Она отпустила его руку, схватила пустую бутылку из-под вина и стала размахивать ею перед его лицом, её хмурый взгляд был искажён щитом из округлого стекла.

— Вот почему. Потому что, когда всё становится невыносимым, вы с Финном не можете с этим смириться. Ты бежишь за бутылкой, а Финн бежит ночью куда глаза глядят, и ни у кого из вас нет ни сил, ни стремления сделать то, что вам нужно, чтобы всё стало лучше. Ты никогда не сможешь стать королём, пока не сможешь смотреть на мир без похмелья, Кэл. И я сомневаюсь, что это произойдёт в ближайшее время.

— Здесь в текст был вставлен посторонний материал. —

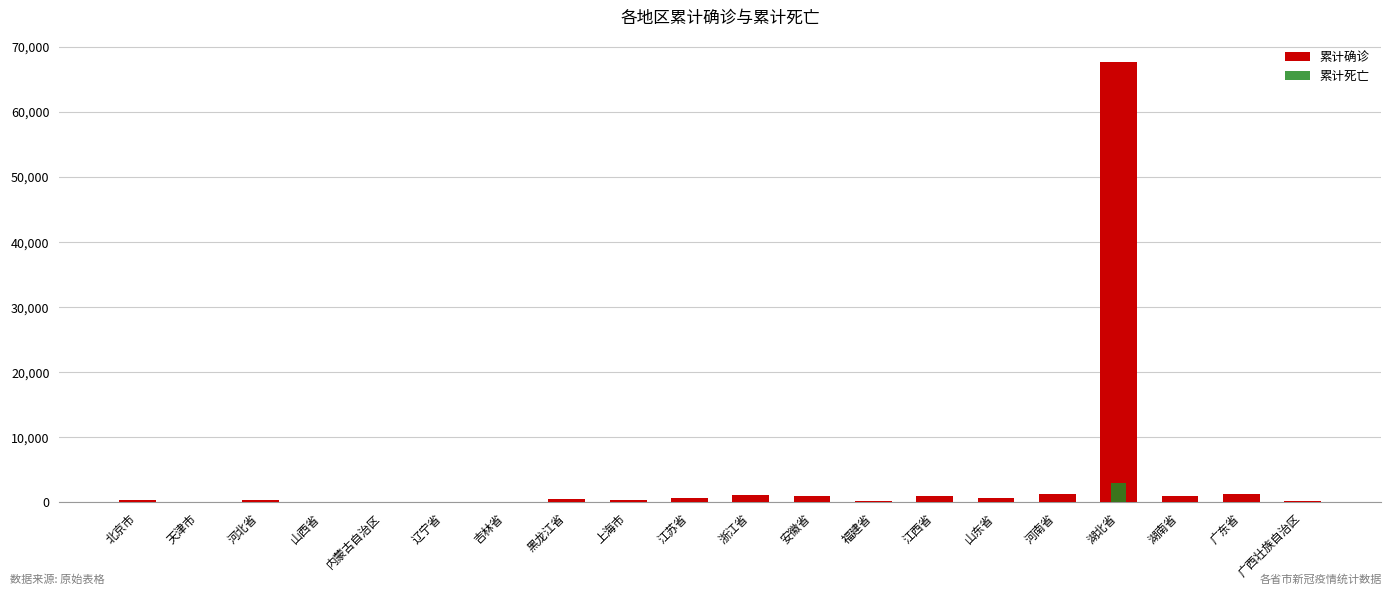

List the labels in order of 累计确诊 value, smallest first.

内蒙古自治区, 吉林省, 辽宁省, 山西省, 天津市, 广西壮族自治区, 福建省, 河北省, 上海市, 北京市, 黑龙江省, 江苏省, 山东省, 江西省, 安徽省, 湖南省, 浙江省, 河南省, 广东省, 湖北省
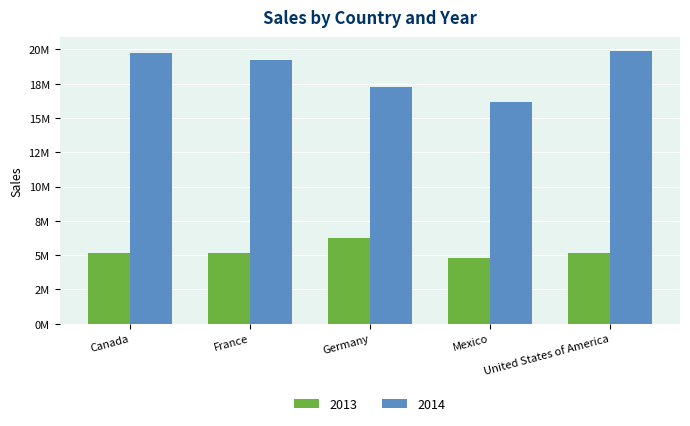

What are all the series names shown in the legend?

2013, 2014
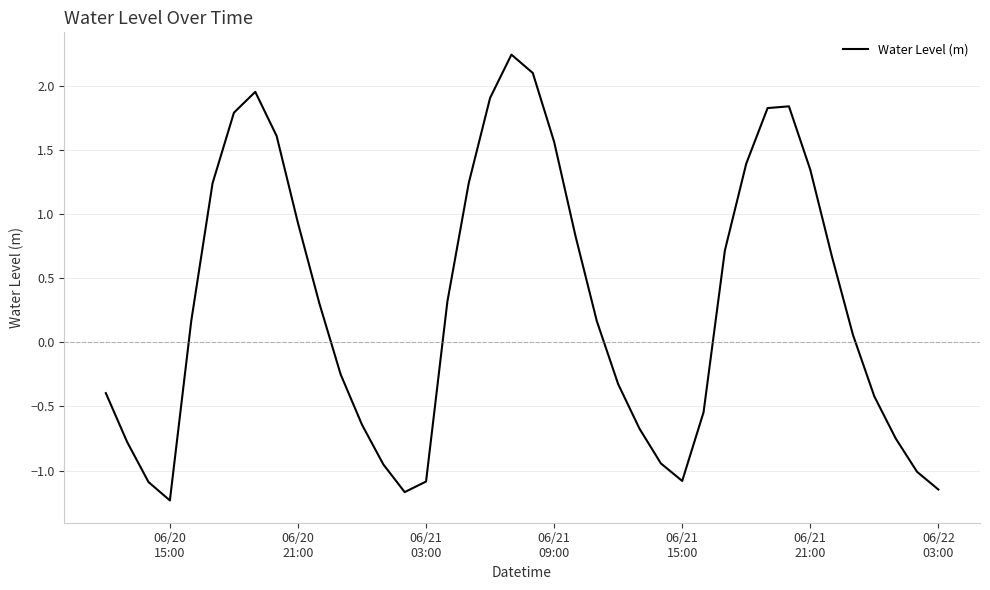

What is the difference between the maximum and minimum values?

3.5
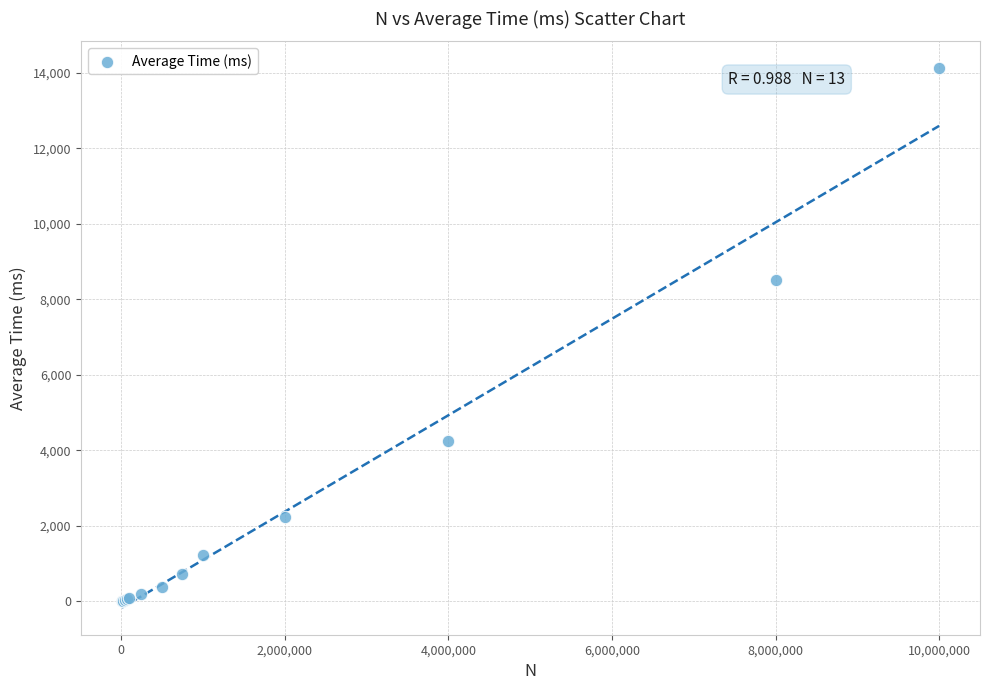

What Y value in the scatter plot is closest to 7063?

8499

Ты можешь?

— Я....

— Возможно, я была рассеянна последние несколько лет, — закипела Джерихо, на глазах у неё выступили слёзы, — и да, возможно, я слишком сильно полагалась на тебя, и я сожалею об этом. Но я думала, что мы дали друг другу обещание. Перед всеми нами. До политики и войн, до корон и тронов мы изначально были верны друг другу. Я не понимала, что твоя любовь зависит от того, что я могу тебе дать.

Даже опьянение не могло спасти его от этого удара, удара в живот, который отозвался во всём его теле, как дрожащий гонг.

— Нет, Джер, я... это не то, что я имел в виду, прости, я сейчас не в духе...

— Убирайся.

— Что?

— Я сказала, убирайся, — прорычала Джерихо, поднимаясь на ноги. — И не возвращайся, пока не протрезвеешь настолько, чтобы держать свои проклятые богами глаза открытыми.

Он не мог понять, что она пыталась сказать.

— Это мой кабинет.

— Больше нет. Пока ты не отрезвишь свою голову. Атлас не может позволить себе, чтобы ты сейчас за что-то отвечал.

— Джер...

Её глаза горели бескомпромиссным огнём.

Сейчас же, Каллиас.

Он выпрямился в кресле, заставляя себя сидеть прямо, вцепившись в подлокотники так крепко, как только мог.

— Ты больше не Наследница. Ты не можешь указывать мне, что делать или куда идти.

— Нет, ты прав. Я не Наследница. Но я твоя старшая сестра. И я говорю тебе, что тебе нужно пойти куда-нибудь в тихое место и протрезветь, иначе я собираюсь надрать твою пьяную задницу по первое число.

Он по-прежнему не двигался с места.

— Или я могу пойти за мамой, — сказала Джерихо легко, как будто это не было худшим предательством из всех. — Уверена, она была бы рада увидеть тебя таким.

С его языка сорвалось проклятие, и он вскочил со стула.

— Не могу поверить.

Она стояла с прямой спиной, стиснув челюсти и сжав руки в кулаки.

— Поговорим позже. Когда ты снова станешь самим собой. Я не могу иметь с тобой дело, когда ты в таком состоянии.

Каллиас что-то проворчал себе под нос, но сделал, как она сказала, и, спотыкаясь, вернулся в холл. Каким-то образом он сумел найти дорогу обратно в свою комнату.

Спать. Сон поможет. Так всегда было.

Но даже когда он уткнулся лицом в подушку и погрузился в беспокойный сон, ему показалось, что не прошло и минуты, как паж разбудил его стуком в дверь, сообщив, что его вызвали родители.

Боги, этот день станет для него погибелью.